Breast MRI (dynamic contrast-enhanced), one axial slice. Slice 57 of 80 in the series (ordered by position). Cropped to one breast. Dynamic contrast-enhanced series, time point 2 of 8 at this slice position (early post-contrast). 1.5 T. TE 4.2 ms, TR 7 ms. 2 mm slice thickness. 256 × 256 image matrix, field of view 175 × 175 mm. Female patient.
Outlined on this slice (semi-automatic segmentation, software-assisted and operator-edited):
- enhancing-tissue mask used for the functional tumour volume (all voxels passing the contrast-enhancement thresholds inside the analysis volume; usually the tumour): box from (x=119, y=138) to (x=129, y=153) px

□ □ □ □

=== Your task ===
Set down the complete listing once more, exactly as it appears.

=== Solved problem ===
Breast MRI (dynamic contrast-enhanced), one axial slice. Slice 57 of 80 in the series (ordered by position). Cropped to one breast. Dynamic contrast-enhanced series, time point 2 of 8 at this slice position (early post-contrast). 1.5 T. TE 4.2 ms, TR 7 ms. 2 mm slice thickness. 256 × 256 image matrix, field of view 175 × 175 mm. Female patient.
Outlined on this slice (semi-automatic segmentation, software-assisted and operator-edited):
- enhancing-tissue mask used for the functional tumour volume (all voxels passing the contrast-enhancement thresholds inside the analysis volume; usually the tumour): box from (x=119, y=138) to (x=129, y=153) px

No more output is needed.